Talk about no closure! Just when the conversation gets really deep, you're abandoned. "That's part of it," Sehgal says. "You keep thinking as you go down. Afterwards you can be in a contemplative mode," continuing the dialogue as an internal monologue.

A further "twist," he says, is that you "go backwards in time, with the people getting older as you go up." The children, whom he calls "the future," are at the bottom – the embryonic foundation of progress, as it were.

This visitor's elderly guide, a retired classics professor named Walter, confided that although "we had some rehearsals, nobody told me what to say." Empowering both his interpreters and visitors to ruminate freely is a key ingredient for Sehgal. "It's psychologically important to go beyond myself" in his art, he says, to avoid becoming "static" and to incorporate multiple viewpoints and experience. "It's a trade-off," he says. "You lose control and precision, but you gain complexity."

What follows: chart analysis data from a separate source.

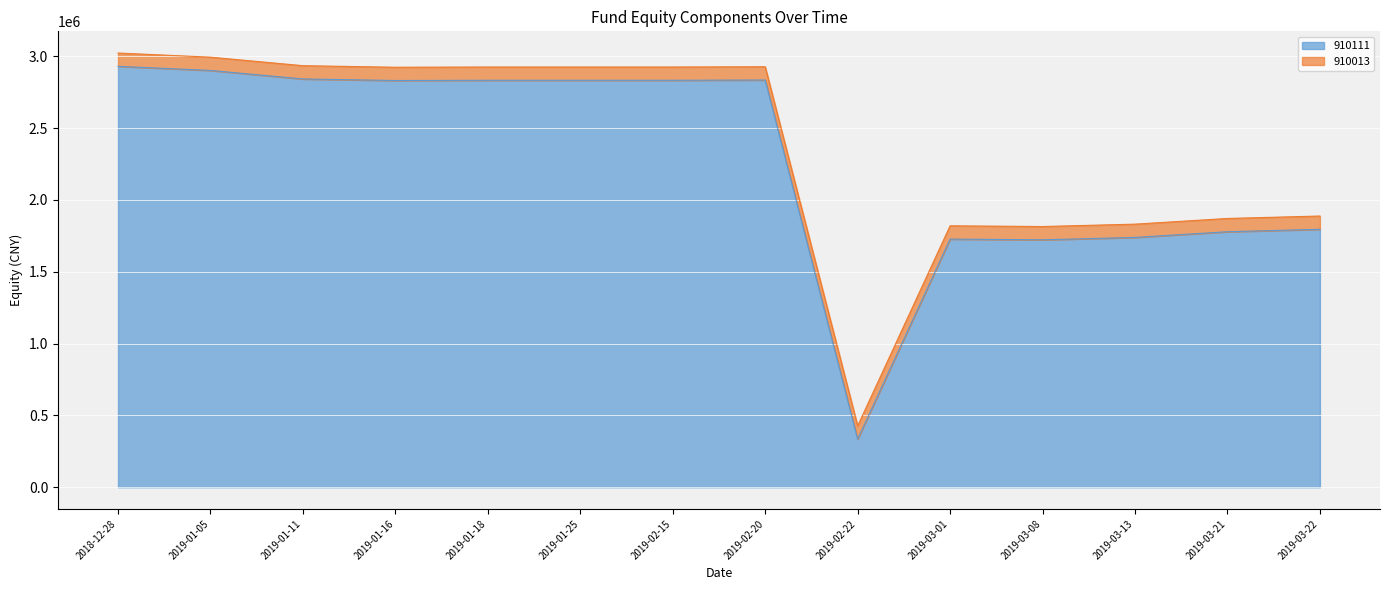

What is the ratio of the value at 2019-02-22 to the value at 2019-02-20?

0.1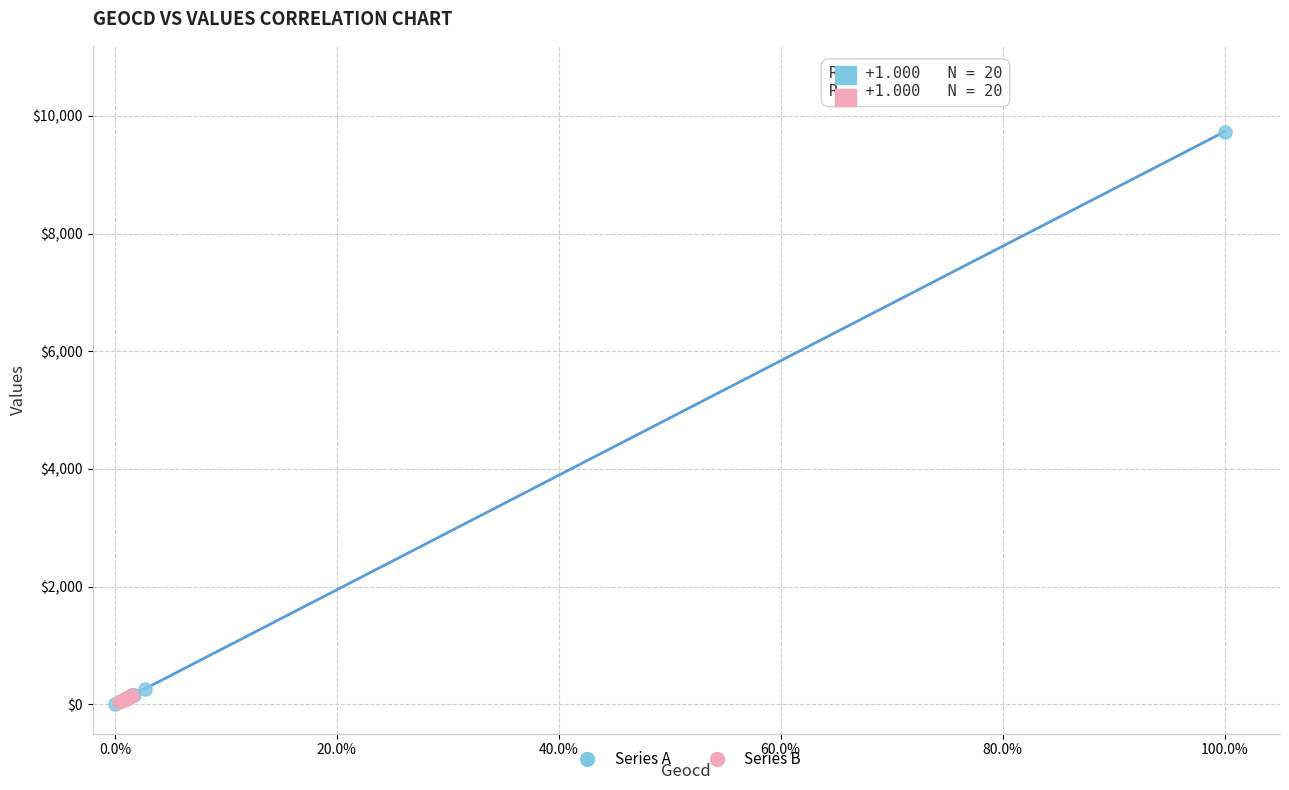

Which series has the widest spread of Y values?

Series A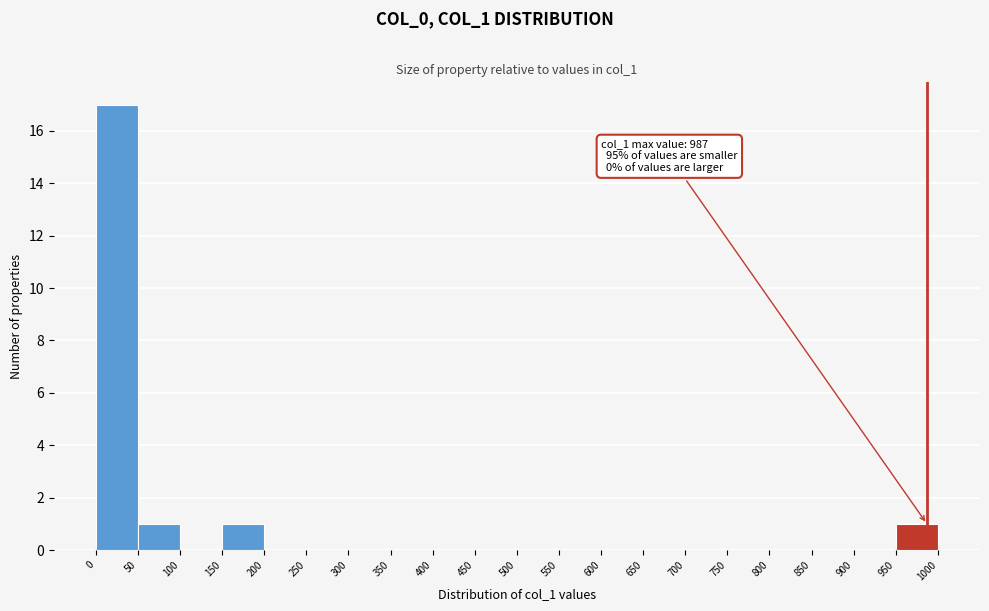

Which range on the x-axis has the tallest bar?

0 to 50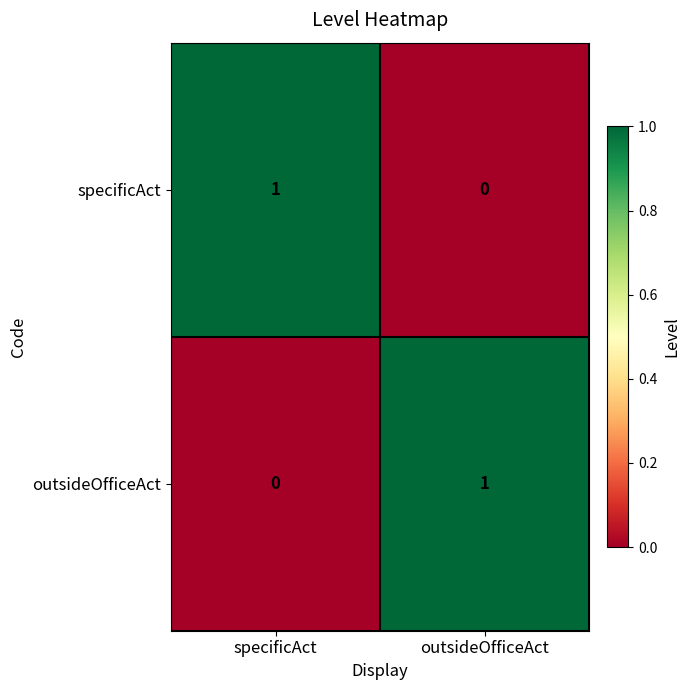

What is the maximum value shown in the chart?

1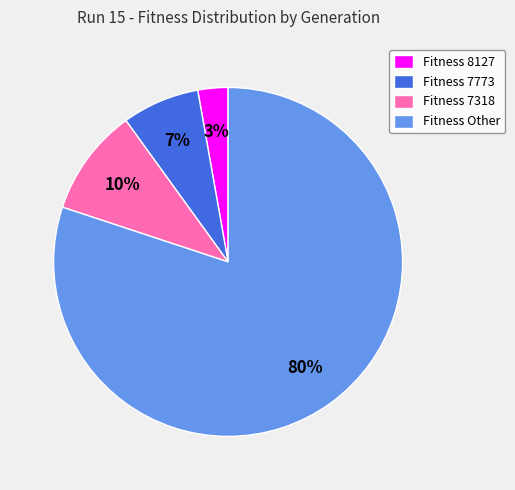

True or false: Fitness 7773 accounts for 7% of the total.

True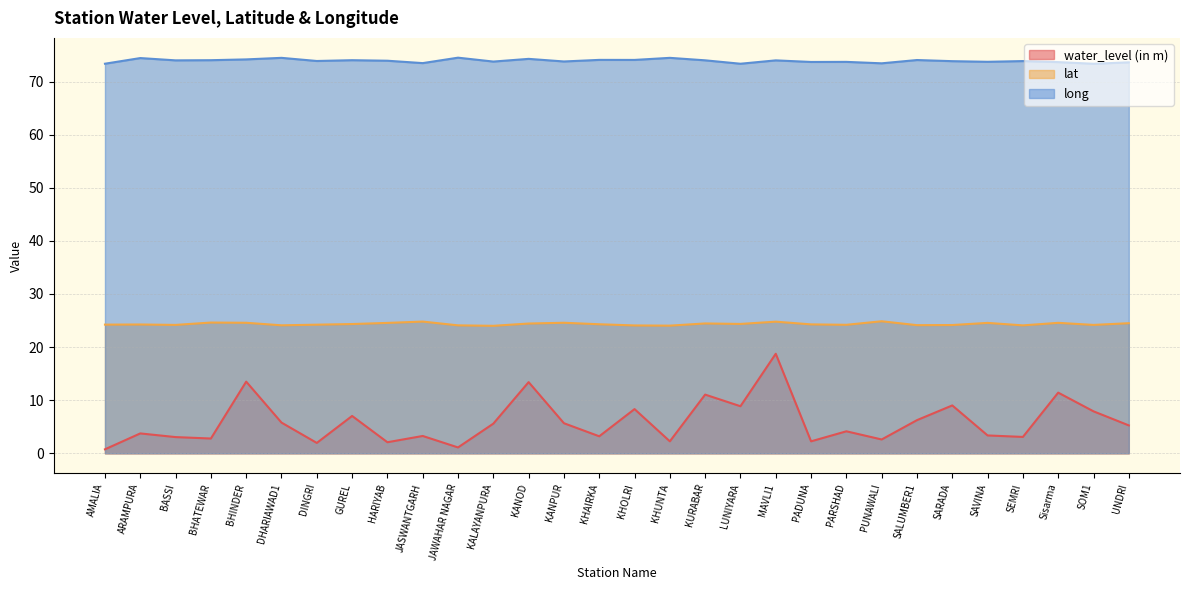

True or false: long and lat intersect in this chart.

False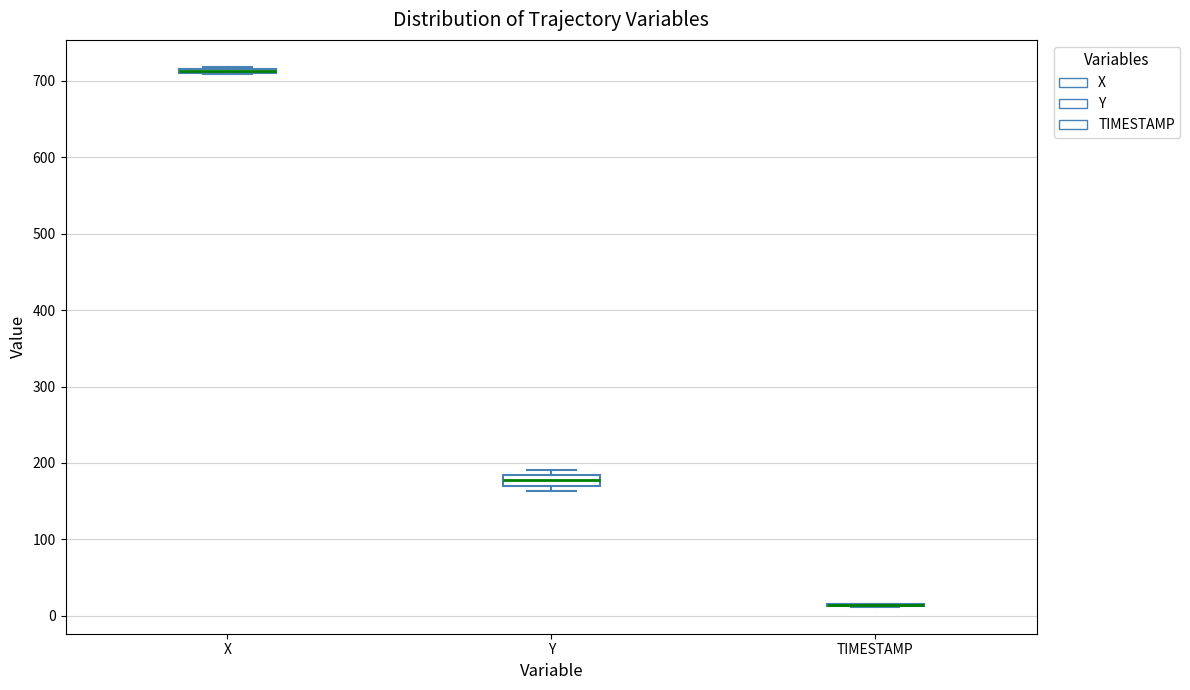

Where is the lower edge of the box for Y on the y-axis? The values are not printed on the chart, so give them approximately, as read against the axis.

170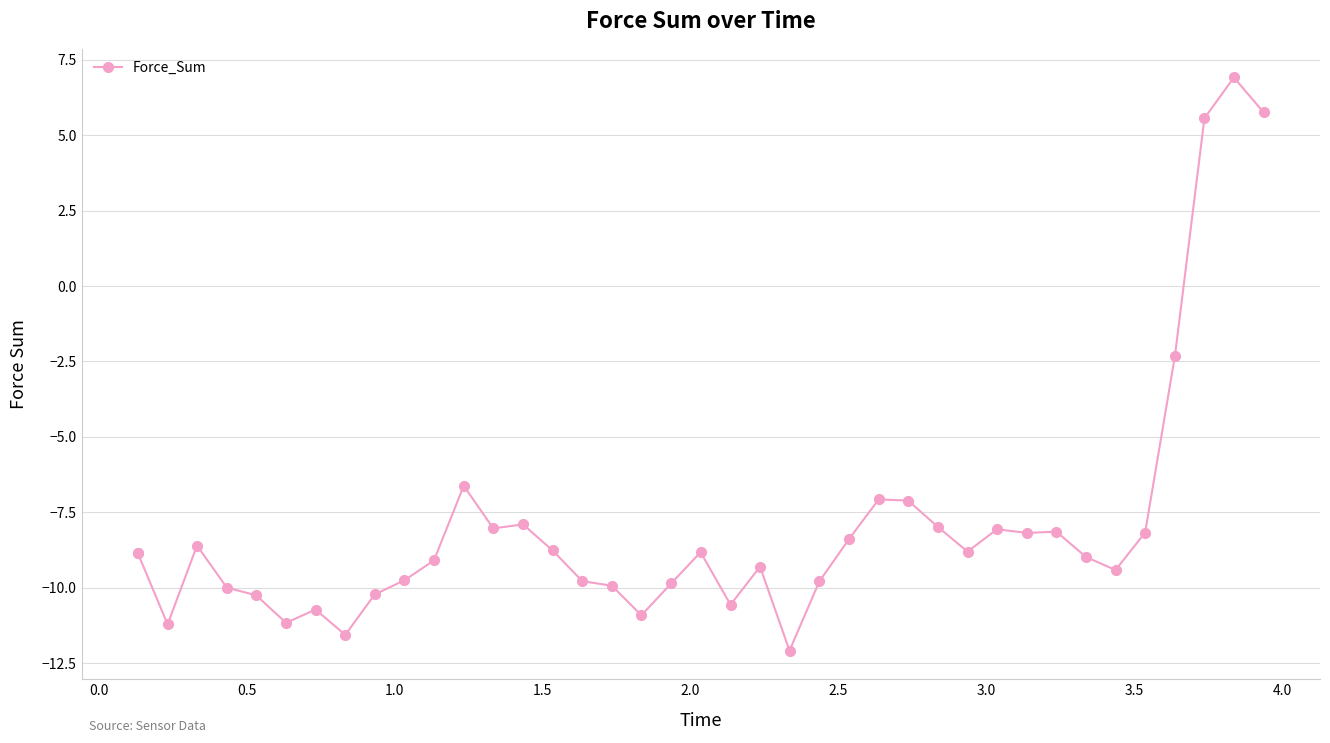

What is the value of the 36th point from the left?

-8.2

At a recent visit, overheard snippets of conversation ranged from the trite to the profound. A middle-aged woman said there's been no faith in progress since the atomic bomb. Some called into question every technological advance, like antibiotics and assembly-line production. Others allowed there has been human progress, like the abolition of slavery and protection of civil rights.

One elderly gentleman took a narrow view, saying, "This new restaurant at the Guggenheim is great! That's progress. And the cellphone – that's progress!" The conversations ranged from jabbering and pontificating to thoughtful analysis and engagement.

Whatever the content, and no matter how artificial the impetus, discussing significant issues related to quality of life – that's progress.